In Colombia, renal cancer is a rare condition, with clear cell renal cell carcinoma (ccRCC) being the most prevalent neoplasm. In recent years, immune checkpoint inhibitors (ICI) have been proposed for the management of metastatic disease, as they have shown improved rates of response and long-term survival. Furthermore, they exhibit a favourable tolerance profile, and adverse events causing significant morbidity are infrequent. We report the case of a 61-year-old male patient initially diagnosed with early-stage ccRCC who underwent right nephrectomy in 2009. Six years later, disease recurrence with metastatic compromise was documented, which led to the resection of the L1 vertebral body followed by radiotherapy and maintenance treatment with sunitinib.

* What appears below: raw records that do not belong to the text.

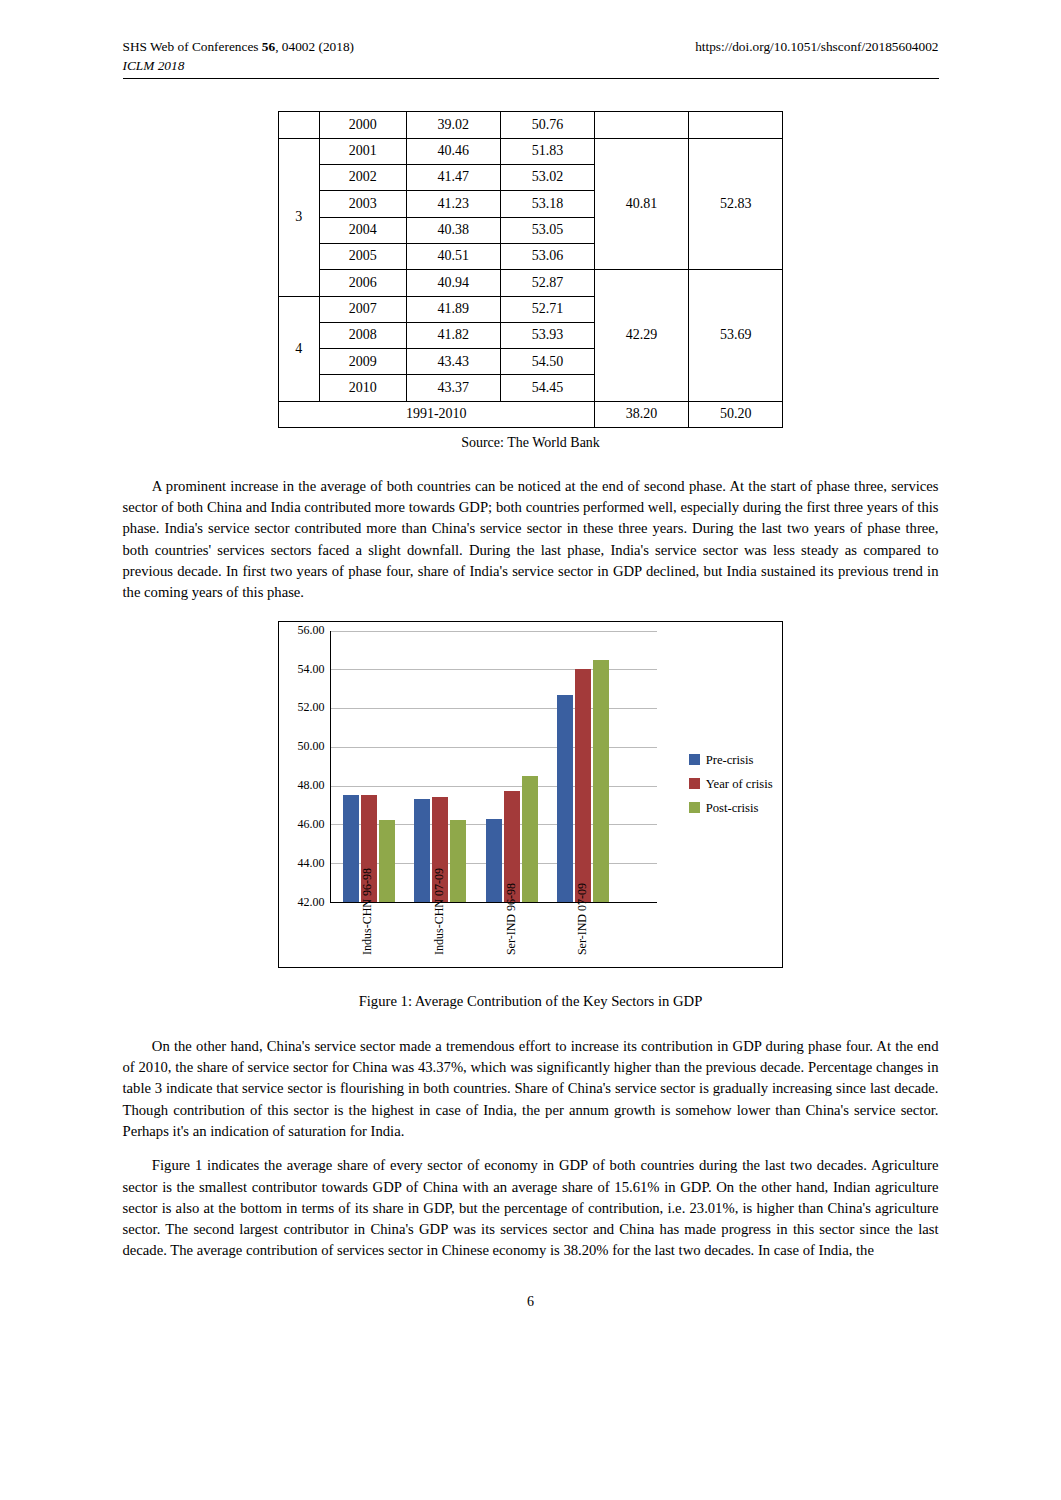SHS Web of Conferences 56, 04002 (2018)
ICLM 2018
https://doi.org/10.1051/shsconf/20185604002
| | 2000 | 39.02 | 50.76 | | |
| 3 | 2001 | 40.46 | 51.83 | 40.81 | 52.83 |
| 2002 | 41.47 | 53.02 |
| 2003 | 41.23 | 53.18 |
| 2004 | 40.38 | 53.05 |
| 2005 | 40.51 | 53.06 |
| 2006 | 40.94 | 52.87 | 42.29 | 53.69 |
| 4 | 2007 | 41.89 | 52.71 |
| 2008 | 41.82 | 53.93 |
| 2009 | 43.43 | 54.50 |
| 2010 | 43.37 | 54.45 |
| 1991-2010 | 38.20 | 50.20 |
Source: The World Bank
A prominent increase in the average of both countries can be noticed at the end of second phase. At the start of phase three, services sector of both China and India contributed more towards GDP; both countries performed well, especially during the first three years of this phase. India's service sector contributed more than China's service sector in these three years. During the last two years of phase three, both countries' services sectors faced a slight downfall. During the last phase, India's service sector was less steady as compared to previous decade. In first two years of phase four, share of India's service sector in GDP declined, but India sustained its previous trend in the coming years of this phase.
56.00
54.00
52.00
50.00
48.00
46.00
44.00
42.00
Indus-CHN 96-98
Indus-CHN 07-09
Ser-IND 96-98
Ser-IND 07-09
Pre-crisis
Year of crisis
Post-crisis
Figure 1: Average Contribution of the Key Sectors in GDP
On the other hand, China's service sector made a tremendous effort to increase its contribution in GDP during phase four. At the end of 2010, the share of service sector for China was 43.37%, which was significantly higher than the previous decade. Percentage changes in table 3 indicate that service sector is flourishing in both countries. Share of China's service sector is gradually increasing since last decade. Though contribution of this sector is the highest in case of India, the per annum growth is somehow lower than China's service sector. Perhaps it's an indication of saturation for India.
Figure 1 indicates the average share of every sector of economy in GDP of both countries during the last two decades. Agriculture sector is the smallest contributor towards GDP of China with an average share of 15.61% in GDP. On the other hand, Indian agriculture sector is also at the bottom in terms of its share in GDP, but the percentage of contribution, i.e. 23.01%, is higher than China's agriculture sector. The second largest contributor in China's GDP was its services sector and China has made progress in this sector since the last decade. The average contribution of services sector in Chinese economy is 38.20% for the last two decades. In case of India, the
6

Due to disease progression, treatment with sunitinib was discontinued. Subsequently, evero-limus was initiated as second-line immunotherapy, which was later discontinued due to the appearance of new metastatic lesions. In 2017, the patient was referred to our institution, where a third-line pharmacological treatment with nivolumab was initiated. In 2022, complete remission by positron emission tomography-computed tomography (PET-CT) was evidenced, which has been sustained to date. This case demonstrates the efficacy and safety of ICI in patients with metastatic ccRCC. The case presented is relevant in that it describes the achievement of complete remission in a patient who did not respond to the first two lines of immunotherapy. Given the limited literature regarding the discontinuation of therapy after achieving sustained remission, further research is warranted to explore this topic.

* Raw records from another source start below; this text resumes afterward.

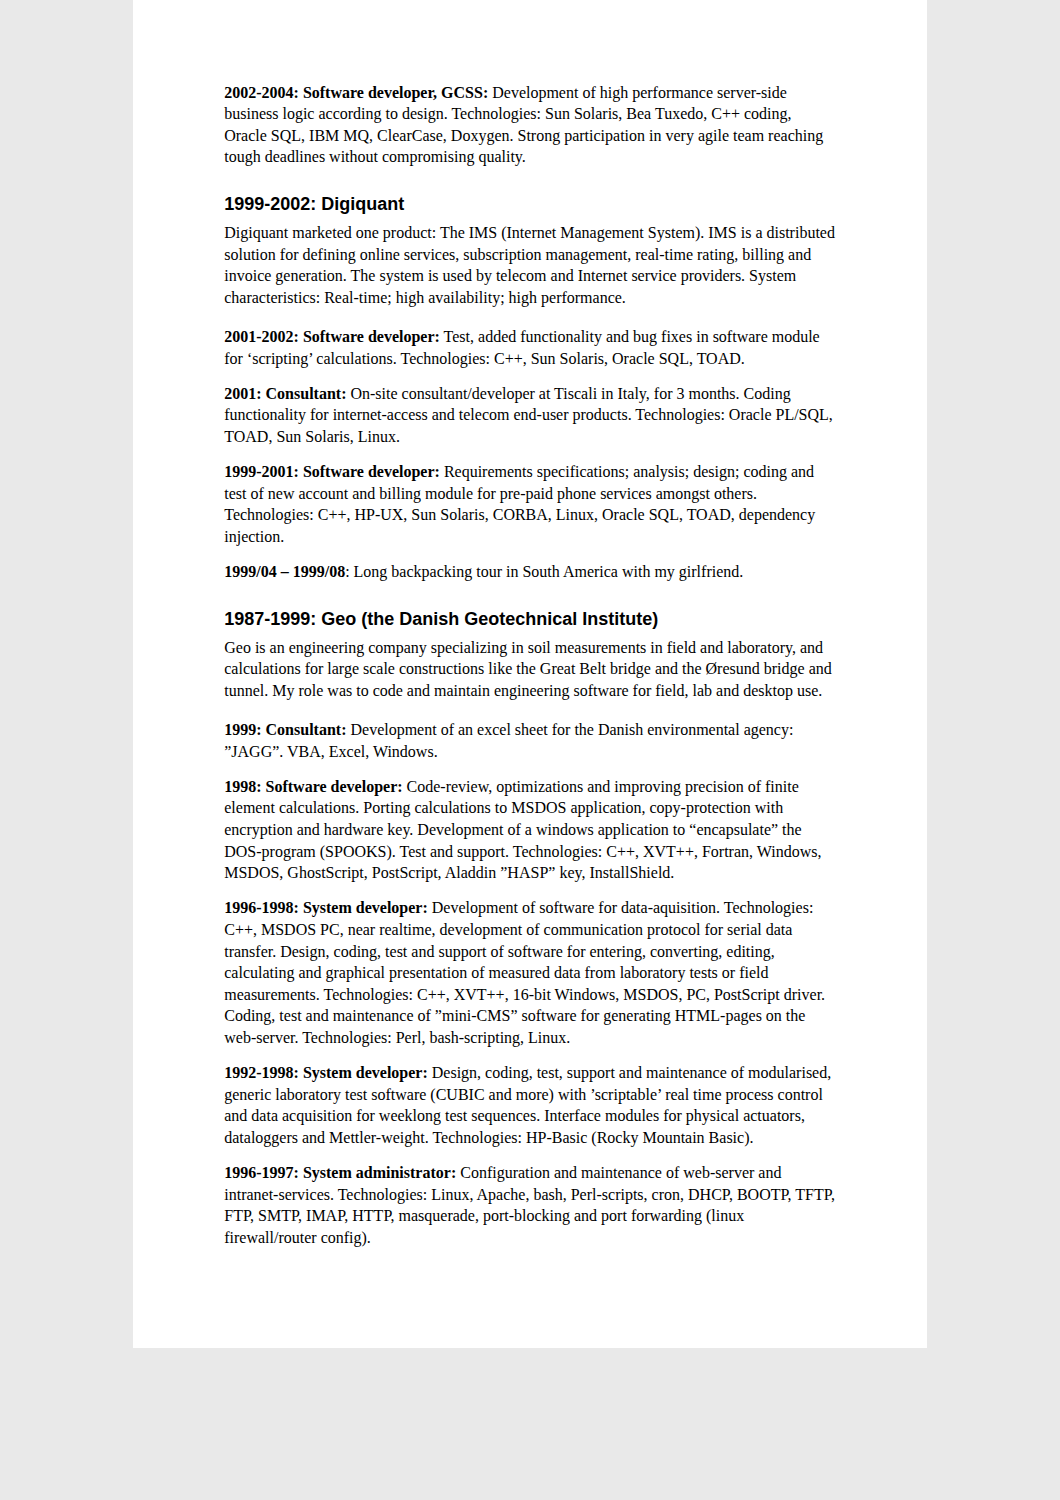2002-2004: Software developer, GCSS: Development of high performance server-side business logic according to design. Technologies: Sun Solaris, Bea Tuxedo, C++ coding, Oracle SQL, IBM MQ, ClearCase, Doxygen. Strong participation in very agile team reaching tough deadlines without compromising quality.
1999-2002: Digiquant
Digiquant marketed one product: The IMS (Internet Management System). IMS is a distributed solution for defining online services, subscription management, real-time rating, billing and invoice generation. The system is used by telecom and Internet service providers. System characteristics: Real-time; high availability; high performance.
2001-2002: Software developer: Test, added functionality and bug fixes in software module for ‘scripting’ calculations. Technologies: C++, Sun Solaris, Oracle SQL, TOAD.
2001: Consultant: On-site consultant/developer at Tiscali in Italy, for 3 months. Coding functionality for internet-access and telecom end-user products. Technologies: Oracle PL/SQL, TOAD, Sun Solaris, Linux.
1999-2001: Software developer: Requirements specifications; analysis; design; coding and test of new account and billing module for pre-paid phone services amongst others. Technologies: C++, HP-UX, Sun Solaris, CORBA, Linux, Oracle SQL, TOAD, dependency injection.
1999/04 – 1999/08: Long backpacking tour in South America with my girlfriend.
1987-1999: Geo (the Danish Geotechnical Institute)
Geo is an engineering company specializing in soil measurements in field and laboratory, and calculations for large scale constructions like the Great Belt bridge and the Øresund bridge and tunnel. My role was to code and maintain engineering software for field, lab and desktop use.
1999: Consultant: Development of an excel sheet for the Danish environmental agency: ”JAGG”. VBA, Excel, Windows.
1998: Software developer: Code-review, optimizations and improving precision of finite element calculations. Porting calculations to MSDOS application, copy-protection with encryption and hardware key. Development of a windows application to “encapsulate” the DOS-program (SPOOKS). Test and support. Technologies: C++, XVT++, Fortran, Windows, MSDOS, GhostScript, PostScript, Aladdin ”HASP” key, InstallShield.
1996-1998: System developer: Development of software for data-aquisition. Technologies: C++, MSDOS PC, near realtime, development of communication protocol for serial data transfer. Design, coding, test and support of software for entering, converting, editing, calculating and graphical presentation of measured data from laboratory tests or field measurements. Technologies: C++, XVT++, 16-bit Windows, MSDOS, PC, PostScript driver. Coding, test and maintenance of ”mini-CMS” software for generating HTML-pages on the web-server. Technologies: Perl, bash-scripting, Linux.
1992-1998: System developer: Design, coding, test, support and maintenance of modularised, generic laboratory test software (CUBIC and more) with ’scriptable’ real time process control and data acquisition for weeklong test sequences. Interface modules for physical actuators, dataloggers and Mettler-weight. Technologies: HP-Basic (Rocky Mountain Basic).
1996-1997: System administrator: Configuration and maintenance of web-server and intranet-services. Technologies: Linux, Apache, bash, Perl-scripts, cron, DHCP, BOOTP, TFTP, FTP, SMTP, IMAP, HTTP, masquerade, port-blocking and port forwarding (linux firewall/router config).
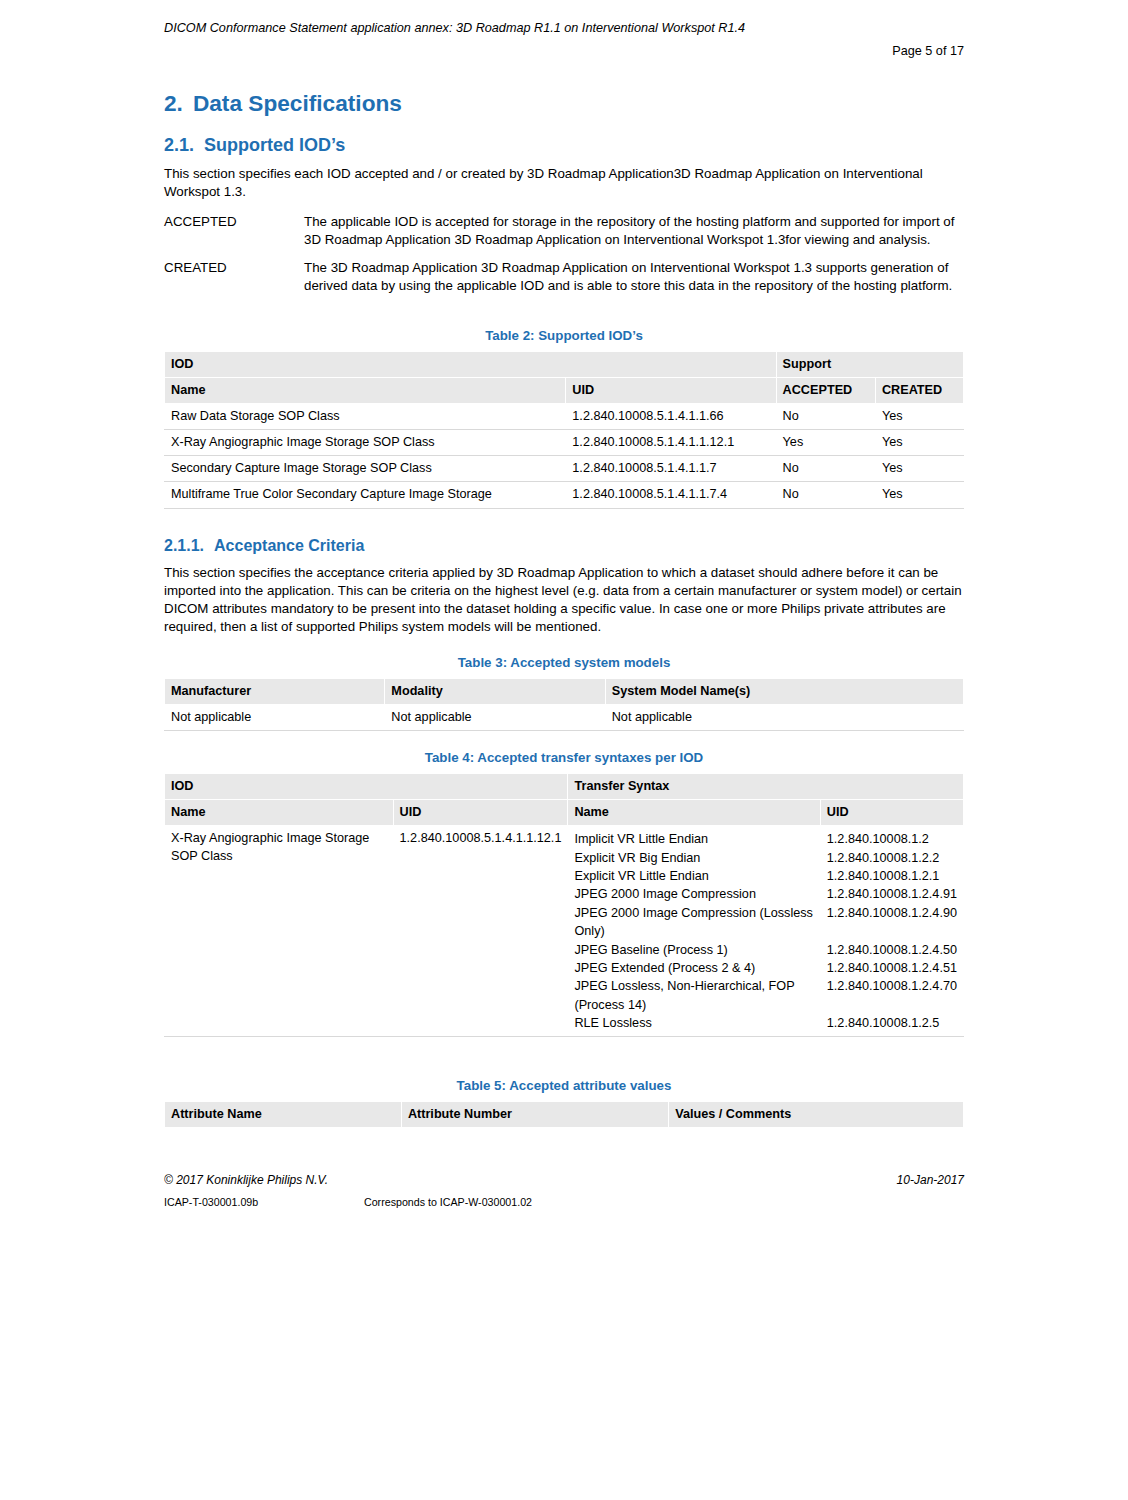DICOM Conformance Statement application annex: 3D Roadmap R1.1 on Interventional Workspot R1.4
Page 5 of 17
2. Data Specifications
2.1. Supported IOD’s
This section specifies each IOD accepted and / or created by 3D Roadmap Application3D Roadmap Application on Interventional Workspot 1.3.
| ACCEPTED | The applicable IOD is accepted for storage in the repository of the hosting platform and supported for import of 3D Roadmap Application 3D Roadmap Application on Interventional Workspot 1.3for viewing and analysis. |
| CREATED | The 3D Roadmap Application 3D Roadmap Application on Interventional Workspot 1.3 supports generation of derived data by using the applicable IOD and is able to store this data in the repository of the hosting platform. |
Table 2: Supported IOD’s
| IOD | Support |
| --- | --- |
| Name | UID | ACCEPTED | CREATED |
| Raw Data Storage SOP Class | 1.2.840.10008.5.1.4.1.1.66 | No | Yes |
| X-Ray Angiographic Image Storage SOP Class | 1.2.840.10008.5.1.4.1.1.12.1 | Yes | Yes |
| Secondary Capture Image Storage SOP Class | 1.2.840.10008.5.1.4.1.1.7 | No | Yes |
| Multiframe True Color Secondary Capture Image Storage | 1.2.840.10008.5.1.4.1.1.7.4 | No | Yes |
2.1.1. Acceptance Criteria
This section specifies the acceptance criteria applied by 3D Roadmap Application to which a dataset should adhere before it can be imported into the application. This can be criteria on the highest level (e.g. data from a certain manufacturer or system model) or certain DICOM attributes mandatory to be present into the dataset holding a specific value. In case one or more Philips private attributes are required, then a list of supported Philips system models will be mentioned.
Table 3: Accepted system models
| Manufacturer | Modality | System Model Name(s) |
| --- | --- | --- |
| Not applicable | Not applicable | Not applicable |
Table 4: Accepted transfer syntaxes per IOD
| IOD | Transfer Syntax |
| --- | --- |
| Name | UID | Name | UID |
| X-Ray Angiographic Image Storage SOP Class | 1.2.840.10008.5.1.4.1.1.12.1 | Implicit VR Little Endian Explicit VR Big Endian Explicit VR Little Endian JPEG 2000 Image Compression JPEG 2000 Image Compression (Lossless Only) JPEG Baseline (Process 1) JPEG Extended (Process 2 & 4) JPEG Lossless, Non-Hierarchical, FOP (Process 14) RLE Lossless | 1.2.840.10008.1.2 1.2.840.10008.1.2.2 1.2.840.10008.1.2.1 1.2.840.10008.1.2.4.91 1.2.840.10008.1.2.4.90 1.2.840.10008.1.2.4.50 1.2.840.10008.1.2.4.51 1.2.840.10008.1.2.4.70 1.2.840.10008.1.2.5 |
Table 5: Accepted attribute values
| Attribute Name | Attribute Number | Values / Comments |
| --- | --- | --- |
© 2017 Koninklijke Philips N.V. 10-Jan-2017
ICAP-T-030001.09b Corresponds to ICAP-W-030001.02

尼妥珠单抗对转移性透明细胞肾细胞癌的长期成功治疗:病例报告和文献综述
在哥伦比亚,肾癌是一种罕见疾病,其中透明细胞肾细胞癌(ccRCC)是最常见的肿瘤。近年来,免疫检查点抑制剂(ICI)被提议用于转移性疾病的治疗,因为它们显示出更高的反应率和长期生存率。此外,它们还表现出良好的耐受性,导致严重发病的不良反应也不常见。我们报告了一名 61 岁男性患者的病例,他最初被诊断为早期 ccRCC,于 2009 年接受了右肾切除术。六年后,疾病复发并出现转移性损害,因此患者接受了 L1 椎体切除术,随后接受放疗和舒尼替尼维持治疗。由于疾病进展,患者停止了舒尼替尼治疗。随后,开始使用依维莫司作为二线免疫疗法,后因出现新的转移病灶而停止。2017年,患者转诊至我院,开始接受尼妥珠单抗的三线药物治疗。2022 年,正电子发射计算机断层扫描(PET-CT)显示患者病情完全缓解,并持续至今。本病例证明了 ICI 对转移性 ccRCC 患者的有效性和安全性。本病例的相关性在于,它描述了一位对前两种免疫疗法均无反应的患者实现了完全缓解。鉴于有关患者在获得持续缓解后停止治疗的文献有限,我们有必要进一步研究探讨这一课题。
本文章由计算机程序翻译,如有差异,请以英文原文为准。